If something breaks down in my apartment, I expect maintenance to come and fix it because that is why I pay rent. That’s all they’re there to do. I don’t give a rat’s patootie if the maintenance person has the same musical taste as I do. That’s completely irrelevant. Just come fix the darn sink.
I feel the same about politicians. If I go to a city hall meeting, I come with an agenda I’m trying to push. I come with concerns. I come with data so that I can make a case for why these demands need to be met. I come with demands from city council.
It’s not a social event; it’s an opportunity for me to check on how well you’re performing the job you assigned. I want them to do a specific job, and I let them know that, if they don’t do the job I demand, I and the individuals I’m with will hold them accountable for it.

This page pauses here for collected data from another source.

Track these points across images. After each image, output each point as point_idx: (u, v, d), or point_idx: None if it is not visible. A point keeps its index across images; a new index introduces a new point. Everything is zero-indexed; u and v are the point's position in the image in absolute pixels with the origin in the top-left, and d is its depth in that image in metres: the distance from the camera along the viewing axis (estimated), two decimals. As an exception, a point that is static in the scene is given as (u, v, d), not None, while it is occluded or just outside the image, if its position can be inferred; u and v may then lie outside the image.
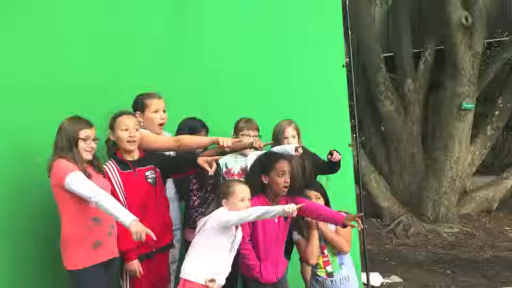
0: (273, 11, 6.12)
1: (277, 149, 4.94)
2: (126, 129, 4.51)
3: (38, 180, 4.51)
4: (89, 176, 4.17)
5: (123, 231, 4.22)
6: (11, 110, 4.72)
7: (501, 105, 11.73)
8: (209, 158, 4.50)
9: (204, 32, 5.72)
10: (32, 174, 4.65)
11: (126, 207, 4.19)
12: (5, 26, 4.79)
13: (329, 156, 5.07)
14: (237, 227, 4.37)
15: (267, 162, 4.58)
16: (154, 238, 3.96)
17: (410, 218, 10.76)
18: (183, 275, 4.30)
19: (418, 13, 13.91)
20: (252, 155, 5.03)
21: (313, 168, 5.26)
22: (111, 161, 4.56)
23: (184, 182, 5.12)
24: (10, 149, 4.70)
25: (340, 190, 5.95)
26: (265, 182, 4.55)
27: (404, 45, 12.00)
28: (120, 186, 4.49)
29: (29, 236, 4.71)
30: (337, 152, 5.07)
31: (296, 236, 4.77)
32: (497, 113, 11.74)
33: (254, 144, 4.62)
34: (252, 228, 4.57)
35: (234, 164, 5.25)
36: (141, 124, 4.73)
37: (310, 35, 6.23)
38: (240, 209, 4.26)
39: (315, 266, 4.69)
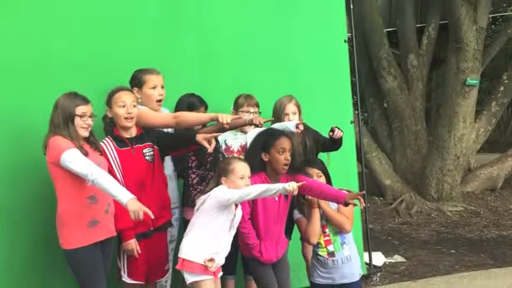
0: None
1: (277, 125, 4.88)
2: (124, 106, 4.45)
3: (35, 157, 4.44)
4: (86, 154, 4.12)
5: (120, 209, 4.19)
6: (9, 87, 4.66)
7: (506, 81, 11.64)
8: (208, 135, 4.47)
9: (203, 8, 5.62)
10: (29, 151, 4.59)
11: (123, 185, 4.15)
12: (4, 2, 4.71)
13: (330, 133, 5.00)
14: (236, 206, 4.34)
15: (267, 139, 4.52)
16: (152, 217, 3.94)
17: (414, 196, 10.71)
18: (182, 254, 4.28)
19: (421, -14, 13.78)
20: (252, 132, 4.98)
21: (315, 146, 5.21)
22: (108, 138, 4.52)
23: (183, 160, 5.08)
24: (8, 125, 4.64)
25: (342, 168, 5.93)
26: (266, 159, 4.50)
27: (408, 20, 11.86)
28: (118, 164, 4.44)
29: (26, 213, 4.67)
30: (339, 128, 5.00)
31: (297, 214, 4.71)
32: (502, 89, 11.65)
33: (254, 121, 4.56)
34: (252, 207, 4.52)
35: (234, 141, 5.21)
36: (139, 100, 4.67)
37: (312, 9, 6.15)
38: (239, 187, 4.23)
39: (316, 246, 4.63)
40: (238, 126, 4.87)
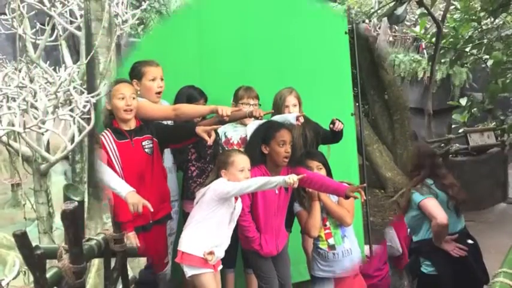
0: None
1: (277, 118, 4.85)
2: (123, 98, 4.42)
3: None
4: (84, 146, 4.09)
5: (119, 202, 4.14)
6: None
7: (507, 74, 11.61)
8: (208, 128, 4.43)
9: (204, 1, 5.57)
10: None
11: (122, 178, 4.13)
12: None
13: (331, 126, 4.98)
14: (236, 198, 4.33)
15: (267, 132, 4.50)
16: (151, 209, 3.92)
17: (415, 189, 10.67)
18: (181, 247, 4.26)
19: (423, -21, 13.72)
20: (252, 125, 4.95)
21: (315, 138, 5.19)
22: (107, 130, 4.48)
23: (183, 152, 5.05)
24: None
25: (343, 160, 5.89)
26: (266, 152, 4.48)
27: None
28: (117, 156, 4.40)
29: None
30: (340, 121, 4.98)
31: (297, 207, 4.70)
32: (502, 81, 11.62)
33: (254, 113, 4.51)
34: (252, 200, 4.50)
35: (234, 133, 5.18)
36: (138, 93, 4.64)
37: (312, 0, 6.09)
38: (239, 179, 4.21)
39: (317, 239, 4.62)
40: (238, 119, 4.82)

If they don’t do the job we want, we don’t vote for them, and we convince a lot of other people not to support them. Whether I like them or not is irrelevant.
That is how I judge Barack Obama and every other politician. Black people, if we want to accomplish any kind of policy change that in our favor, must begin seeing politicians through this type of context.
With the amount of tremendous influence Obama has, he could easily inform and organize black folks towards dismantling systematic white supremacy. He doesn’t have to worry about whether or not he’ll get votes or not, and he has secret service protecting him. Really, what does he have to lose at this point?